Le pareti esterne sono animate da una fitta massa di semipilastri polistili che sono coronati in alto, al di sotto delle terrazze, da un ricamo di archi polilobati sormontati da cuspidi. Le finestre ad arco acuto sono piuttosto strette, poiché come si è detto le pareti hanno funzione portante.
La copertura a terrazze (pure in marmo) è un unicum nell'architettura gotica, ed è sorretta da un doppio ordine incrociato di volte minori. In corrispondenza dei pilastri si leva una "foresta" di pinnacoli, collegati tra di loro da archi rampanti. In questo caso i pinnacoli non hanno funzione strutturale, infatti risalgono quasi tutti alla prima metà del XIX secolo. Nei disegni antichi e nel grande modello del 1519 di Bernardo Zenale (Museo del Duomo) si vede una cresta centrale che doveva evidenziare ancora maggiormente la forma triangolare, sia lungo la navata che il transetto, raccordandosi al tiburio, e che venne esclusa dal progetto nel 1836.
Facciata

Cinque campiture fanno intuire la presenza della navate, con sei contrafforti (doppi alle estremità e attorno al portale centrale) sormontati da guglie. La costruzione della facciata cominciò nel 1590, sotto la direzione dell'architetto Pellegrini, in stile tardomanierista, continuando poi nella prima metà del Seicento sotto la direzioni del Richini e di Carlo Buzzi. Risalgono a quel periodo i cinque portali e parte delle finestre soprastanti, con il coronamento a timpano spezzato. La decorazione a bassorilievo dei portali venne scolpita ai tempi dell'arcivescovo Federico Borromeo su disegni del Cerano. I basamenti dei contrafforti centrali sono decorati da rilievi seicenteschi, con telamoni disegnati da Carlo Buzzi. I rilievi sui basamenti dei contrafforti laterali sono invece del XVIII e XIX secolo. A partire dalla metà del Seicento infatti lavori procedettero a rilento a causa dell'acceso dibattito sulla scelta del progetto da adottare. La conclusione, in stile neogotico, avvenne a partire dal 1805 su ordine di Napoleone. A tale epoca appartengono i tre finestroni neogotici, realizzati su progetto del Soave e poi dell'Amati.

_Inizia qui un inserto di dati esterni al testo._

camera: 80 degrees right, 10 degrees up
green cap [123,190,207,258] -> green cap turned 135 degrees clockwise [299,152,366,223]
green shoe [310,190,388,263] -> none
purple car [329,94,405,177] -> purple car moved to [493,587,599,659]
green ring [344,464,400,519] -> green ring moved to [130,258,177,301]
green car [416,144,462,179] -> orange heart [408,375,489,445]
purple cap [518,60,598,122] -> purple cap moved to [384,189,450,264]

Le statue di Apostoli e Profeti sulle mensole sono tutte ottocentesche. Del primo decennio dell'Ottocento sono le due statue neoclassiche che ornano la balaustra del finestrone centrale, la Legge mosaica dell'Acquisti e la Legge di Cristo di Camillo Pacetti. Alcuni studiosi sostengono che questa statua sia stata fra le principali fonti di ispirazione per la realizzazione della newyorkese Statua della Libertà. L'ultimo atto di completamento è costituito dalle porte in bronzo, novecentesche. È del 1906 quella centrale, dalle leggere linee neogotiche, mentre le altre quattro furono realizzate nel dopoguerra.

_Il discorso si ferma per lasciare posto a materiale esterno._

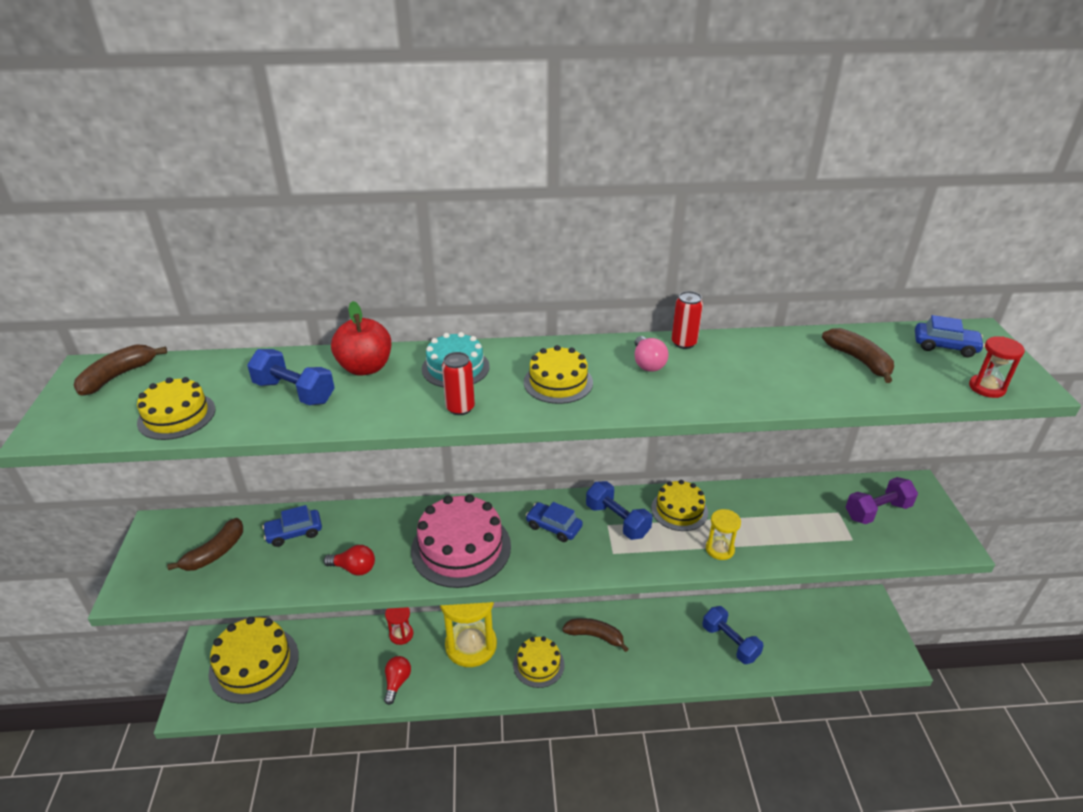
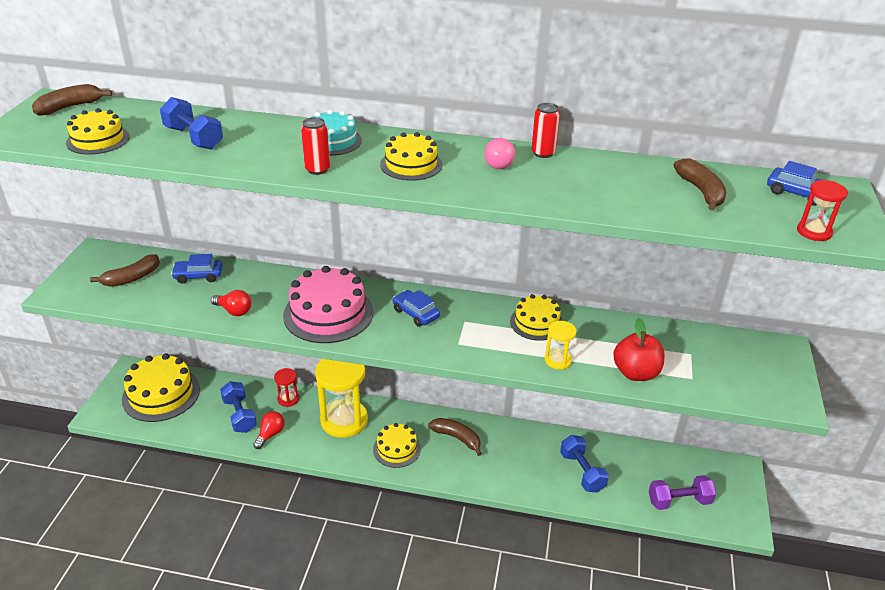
camera: 15 degrees right, 0 degrees up
red apple [331,301,391,376] -> red apple moved to [613,318,665,381]
blue dumbbell [586,481,653,540] -> blue dumbbell moved to [220,381,257,433]
purple dumbbell [846,477,918,524] -> purple dumbbell moved to [649,475,716,510]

Si va dal Tardo Rinascimento del Tibaldi, al Barocco di Francesco Maria Ricchino, al neogotico napoleonico dell'Acquisti. Nel 1886 la 'Grande Fabbrica' indisse un concorso internazionale per un integrale rifacimento della facciata in stile gotico e nell'ottobre del 1888 la giuria scelse Giuseppe Brentano come vincitore, un giovane allievo di Boito. Il progetto, concepito a modello delle cattedrali francesi, è ancora visibile nella navata destra del Duomo. Pur essendo già ordinati i marmi e predisposti i lavori, anche a causa della prematura morte del Brentano la realizzazione del progetto venne congelata. In seguito, le forti polemiche che insorsero al momento dello smantellamento dei portali barocchi finirono per bloccarlo del tutto. L'unica parte del progetto realizzata, il portale bronzeo del Pogliaghi, fu adattato con un'aggiunta alla cornice seicentesca.